Recent studies estimate ~40% of the U.S. population is obese, constituting ~$200 billion in annual medical costs. Obesity is a major risk factor for cardiovascular disease, type 2 diabetes mellitus (T2DM), and non-alcoholic fatty liver disease (NAFLD), all of which have dysregulated glucose and lipid homeostasis. Liver Receptor Homolog-1 (LRH-1) is a nuclear hormone receptor that regulates diverse cellular processes including hepatic glucose, cholesterol, and bile acid homeostasis. Despite identification of LRH-1 as a validated drug target for the treatment of T2DM and NAFLD, previous drug development efforts have been unsuccessful. Further, recent studies have shown ~30% of LRH- 1 is modified through SUMOylation of its dynamic hinge region. Ablation of this SUMOylation in a knock-in mouse model showed this modification was necessary for proper cholesterol and lipid homeostasis as the transgenic mice developed worse NAFLD compared to their wildtype littermates. Although the physiological relevance of LRH-1 SUMOylation has been well validated, how SUMOylation affects LRH-1 structure remains unknown.
In Aim 1, we propose to determine the effects of SUMOylation on the LRH-1 ligand-binding domain through structural and functional assays. Structural effects will be determined through using NMR to determine which amino acids are altered due to this modification, while functional effects will be determined through coactivator recruitment binding assays and gene expression assays.

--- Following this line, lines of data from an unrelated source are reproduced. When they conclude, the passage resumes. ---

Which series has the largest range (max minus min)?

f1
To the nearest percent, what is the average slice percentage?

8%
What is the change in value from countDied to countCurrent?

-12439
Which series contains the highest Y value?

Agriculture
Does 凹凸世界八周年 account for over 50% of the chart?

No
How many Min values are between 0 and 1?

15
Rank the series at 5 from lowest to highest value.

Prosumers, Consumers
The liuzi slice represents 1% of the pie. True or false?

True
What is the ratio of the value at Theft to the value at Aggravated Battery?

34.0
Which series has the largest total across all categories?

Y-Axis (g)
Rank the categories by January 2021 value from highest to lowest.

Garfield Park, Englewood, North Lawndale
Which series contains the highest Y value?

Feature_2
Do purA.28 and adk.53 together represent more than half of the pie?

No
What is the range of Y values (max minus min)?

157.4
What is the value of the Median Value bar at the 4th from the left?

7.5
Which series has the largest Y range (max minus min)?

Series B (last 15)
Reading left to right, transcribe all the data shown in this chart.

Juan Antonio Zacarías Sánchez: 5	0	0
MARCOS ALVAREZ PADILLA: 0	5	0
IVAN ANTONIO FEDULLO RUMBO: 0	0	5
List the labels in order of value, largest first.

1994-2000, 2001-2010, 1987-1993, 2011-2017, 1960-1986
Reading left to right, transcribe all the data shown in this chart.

In Aim 2, we propose to determine how SUMOylation affects the multi-domain architecture of LRH-1 using a combination of small angle X-ray scattering and electron paramagnetic resonance distance measurements to develop computational models of unmodified and SUMOylated LRH-1. These models will be validated genetically through a combination of in vitro and in vivo functional assays. Together, these aims seek to determine how SUMOylation of an unstructured hinge region affect the structure and function of LRH-1. This study will address a clear gap in literature and may provide crucial structural information necessary to effectively drug LRH-1 for the treatment of T2MD and NAFLD.
Diabetes and nonalcoholic fatty liver disease (NAFLD) are rapidly growing metabolic disorders in the United States and the developed world. LRH-1 is a validated drug target for the treatment of these obesity related diseases, yet no drug design efforts have been successful. This proposed research study will provide structural details of how LRH-1 is inactivated through a reversible-modification, details of which may be crucial for successful design of an LRH-1 targeted therapy for diabetes and NAFLD.